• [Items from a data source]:
<<<<

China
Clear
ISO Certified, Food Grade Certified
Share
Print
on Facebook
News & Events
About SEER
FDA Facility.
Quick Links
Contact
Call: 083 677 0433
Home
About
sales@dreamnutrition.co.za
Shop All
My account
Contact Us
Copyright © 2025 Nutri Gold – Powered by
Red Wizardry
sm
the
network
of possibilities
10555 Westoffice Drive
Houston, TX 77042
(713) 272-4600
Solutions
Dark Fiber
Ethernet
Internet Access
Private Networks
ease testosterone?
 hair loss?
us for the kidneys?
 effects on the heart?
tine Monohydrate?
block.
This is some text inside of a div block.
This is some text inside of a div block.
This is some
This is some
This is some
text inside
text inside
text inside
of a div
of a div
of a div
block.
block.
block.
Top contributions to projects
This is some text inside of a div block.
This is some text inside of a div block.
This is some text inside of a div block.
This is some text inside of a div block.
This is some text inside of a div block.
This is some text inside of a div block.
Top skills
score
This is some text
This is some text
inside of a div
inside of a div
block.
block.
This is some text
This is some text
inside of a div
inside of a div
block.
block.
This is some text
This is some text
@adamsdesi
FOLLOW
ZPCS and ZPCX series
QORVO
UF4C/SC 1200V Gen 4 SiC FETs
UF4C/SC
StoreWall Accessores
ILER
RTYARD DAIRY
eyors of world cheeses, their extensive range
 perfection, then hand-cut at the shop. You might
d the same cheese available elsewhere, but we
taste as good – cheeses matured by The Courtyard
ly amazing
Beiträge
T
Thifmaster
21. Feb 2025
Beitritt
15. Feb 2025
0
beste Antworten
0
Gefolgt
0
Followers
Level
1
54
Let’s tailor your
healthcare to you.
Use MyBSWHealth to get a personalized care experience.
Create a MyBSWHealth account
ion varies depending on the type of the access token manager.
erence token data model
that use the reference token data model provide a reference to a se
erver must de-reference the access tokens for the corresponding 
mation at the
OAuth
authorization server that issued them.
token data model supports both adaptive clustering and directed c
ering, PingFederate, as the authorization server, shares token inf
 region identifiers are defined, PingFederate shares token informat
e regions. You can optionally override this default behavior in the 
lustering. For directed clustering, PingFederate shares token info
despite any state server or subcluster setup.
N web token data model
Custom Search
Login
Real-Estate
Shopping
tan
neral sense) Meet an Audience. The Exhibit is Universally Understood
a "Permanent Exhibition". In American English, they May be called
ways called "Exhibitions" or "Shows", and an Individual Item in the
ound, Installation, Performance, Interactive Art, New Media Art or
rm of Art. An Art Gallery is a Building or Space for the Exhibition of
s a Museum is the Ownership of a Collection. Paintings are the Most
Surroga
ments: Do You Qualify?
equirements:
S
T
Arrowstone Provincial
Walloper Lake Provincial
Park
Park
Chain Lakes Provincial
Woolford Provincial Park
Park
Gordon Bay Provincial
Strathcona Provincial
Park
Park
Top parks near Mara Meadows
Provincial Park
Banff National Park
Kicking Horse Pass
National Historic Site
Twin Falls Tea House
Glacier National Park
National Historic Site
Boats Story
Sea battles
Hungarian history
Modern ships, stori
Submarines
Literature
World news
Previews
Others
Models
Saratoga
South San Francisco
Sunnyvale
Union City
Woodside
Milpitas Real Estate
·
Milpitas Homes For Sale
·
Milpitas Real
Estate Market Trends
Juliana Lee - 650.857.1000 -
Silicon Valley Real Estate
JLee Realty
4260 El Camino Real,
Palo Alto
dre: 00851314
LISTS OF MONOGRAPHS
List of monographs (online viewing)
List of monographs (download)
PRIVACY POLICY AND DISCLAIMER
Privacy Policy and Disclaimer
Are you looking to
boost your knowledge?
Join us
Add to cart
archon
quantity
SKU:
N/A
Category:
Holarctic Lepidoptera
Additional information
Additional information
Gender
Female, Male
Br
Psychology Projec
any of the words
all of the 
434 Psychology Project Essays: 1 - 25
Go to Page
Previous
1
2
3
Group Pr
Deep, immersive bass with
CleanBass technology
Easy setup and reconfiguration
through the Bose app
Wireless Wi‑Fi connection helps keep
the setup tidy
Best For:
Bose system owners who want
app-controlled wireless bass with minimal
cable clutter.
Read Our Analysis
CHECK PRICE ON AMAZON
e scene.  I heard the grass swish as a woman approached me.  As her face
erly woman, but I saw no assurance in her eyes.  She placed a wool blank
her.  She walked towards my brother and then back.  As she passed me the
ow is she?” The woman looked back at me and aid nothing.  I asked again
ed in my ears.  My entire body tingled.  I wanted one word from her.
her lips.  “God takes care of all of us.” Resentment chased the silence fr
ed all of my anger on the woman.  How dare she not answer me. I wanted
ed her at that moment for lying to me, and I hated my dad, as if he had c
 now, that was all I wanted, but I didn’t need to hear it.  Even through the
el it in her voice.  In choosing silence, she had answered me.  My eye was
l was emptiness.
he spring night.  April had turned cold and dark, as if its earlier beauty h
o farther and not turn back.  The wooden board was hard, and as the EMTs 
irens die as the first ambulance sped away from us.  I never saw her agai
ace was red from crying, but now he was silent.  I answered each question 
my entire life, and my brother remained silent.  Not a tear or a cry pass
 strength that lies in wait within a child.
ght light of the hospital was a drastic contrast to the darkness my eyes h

>>>>

• [Required work]: Output every record above exactly as it was given.

• [Answer]:
China
Clear
ISO Certified, Food Grade Certified
Share
Print
on Facebook
News & Events
About SEER
FDA Facility.
Quick Links
Contact
Call: 083 677 0433
Home
About
sales@dreamnutrition.co.za
Shop All
My account
Contact Us
Copyright © 2025 Nutri Gold – Powered by
Red Wizardry
sm
the
network
of possibilities
10555 Westoffice Drive
Houston, TX 77042
(713) 272-4600
Solutions
Dark Fiber
Ethernet
Internet Access
Private Networks
ease testosterone?
 hair loss?
us for the kidneys?
 effects on the heart?
tine Monohydrate?
block.
This is some text inside of a div block.
This is some text inside of a div block.
This is some
This is some
This is some
text inside
text inside
text inside
of a div
of a div
of a div
block.
block.
block.
Top contributions to projects
This is some text inside of a div block.
This is some text inside of a div block.
This is some text inside of a div block.
This is some text inside of a div block.
This is some text inside of a div block.
This is some text inside of a div block.
Top skills
score
This is some text
This is some text
inside of a div
inside of a div
block.
block.
This is some text
This is some text
inside of a div
inside of a div
block.
block.
This is some text
This is some text
@adamsdesi
FOLLOW
ZPCS and ZPCX series
QORVO
UF4C/SC 1200V Gen 4 SiC FETs
UF4C/SC
StoreWall Accessores
ILER
RTYARD DAIRY
eyors of world cheeses, their extensive range
 perfection, then hand-cut at the shop. You might
d the same cheese available elsewhere, but we
taste as good – cheeses matured by The Courtyard
ly amazing
Beiträge
T
Thifmaster
21. Feb 2025
Beitritt
15. Feb 2025
0
beste Antworten
0
Gefolgt
0
Followers
Level
1
54
Let’s tailor your
healthcare to you.
Use MyBSWHealth to get a personalized care experience.
Create a MyBSWHealth account
ion varies depending on the type of the access token manager.
erence token data model
that use the reference token data model provide a reference to a se
erver must de-reference the access tokens for the corresponding 
mation at the
OAuth
authorization server that issued them.
token data model supports both adaptive clustering and directed c
ering, PingFederate, as the authorization server, shares token inf
 region identifiers are defined, PingFederate shares token informat
e regions. You can optionally override this default behavior in the 
lustering. For directed clustering, PingFederate shares token info
despite any state server or subcluster setup.
N web token data model
Custom Search
Login
Real-Estate
Shopping
tan
neral sense) Meet an Audience. The Exhibit is Universally Understood
a "Permanent Exhibition". In American English, they May be called
ways called "Exhibitions" or "Shows", and an Individual Item in the
ound, Installation, Performance, Interactive Art, New Media Art or
rm of Art. An Art Gallery is a Building or Space for the Exhibition of
s a Museum is the Ownership of a Collection. Paintings are the Most
Surroga
ments: Do You Qualify?
equirements:
S
T
Arrowstone Provincial
Walloper Lake Provincial
Park
Park
Chain Lakes Provincial
Woolford Provincial Park
Park
Gordon Bay Provincial
Strathcona Provincial
Park
Park
Top parks near Mara Meadows
Provincial Park
Banff National Park
Kicking Horse Pass
National Historic Site
Twin Falls Tea House
Glacier National Park
National Historic Site
Boats Story
Sea battles
Hungarian history
Modern ships, stori
Submarines
Literature
World news
Previews
Others
Models
Saratoga
South San Francisco
Sunnyvale
Union City
Woodside
Milpitas Real Estate
·
Milpitas Homes For Sale
·
Milpitas Real
Estate Market Trends
Juliana Lee - 650.857.1000 -
Silicon Valley Real Estate
JLee Realty
4260 El Camino Real,
Palo Alto
dre: 00851314
LISTS OF MONOGRAPHS
List of monographs (online viewing)
List of monographs (download)
PRIVACY POLICY AND DISCLAIMER
Privacy Policy and Disclaimer
Are you looking to
boost your knowledge?
Join us
Add to cart
archon
quantity
SKU:
N/A
Category:
Holarctic Lepidoptera
Additional information
Additional information
Gender
Female, Male
Br
Psychology Projec
any of the words
all of the 
434 Psychology Project Essays: 1 - 25
Go to Page
Previous
1
2
3
Group Pr
Deep, immersive bass with
CleanBass technology
Easy setup and reconfiguration
through the Bose app
Wireless Wi‑Fi connection helps keep
the setup tidy
Best For:
Bose system owners who want
app-controlled wireless bass with minimal
cable clutter.
Read Our Analysis
CHECK PRICE ON AMAZON
e scene.  I heard the grass swish as a woman approached me.  As her face
erly woman, but I saw no assurance in her eyes.  She placed a wool blank
her.  She walked towards my brother and then back.  As she passed me the
ow is she?” The woman looked back at me and aid nothing.  I asked again
ed in my ears.  My entire body tingled.  I wanted one word from her.
her lips.  “God takes care of all of us.” Resentment chased the silence fr
ed all of my anger on the woman.  How dare she not answer me. I wanted
ed her at that moment for lying to me, and I hated my dad, as if he had c
 now, that was all I wanted, but I didn’t need to hear it.  Even through the
el it in her voice.  In choosing silence, she had answered me.  My eye was
l was emptiness.
he spring night.  April had turned cold and dark, as if its earlier beauty h
o farther and not turn back.  The wooden board was hard, and as the EMTs 
irens die as the first ambulance sped away from us.  I never saw her agai
ace was red from crying, but now he was silent.  I answered each question 
my entire life, and my brother remained silent.  Not a tear or a cry pass
 strength that lies in wait within a child.
ght light of the hospital was a drastic contrast to the darkness my eyes h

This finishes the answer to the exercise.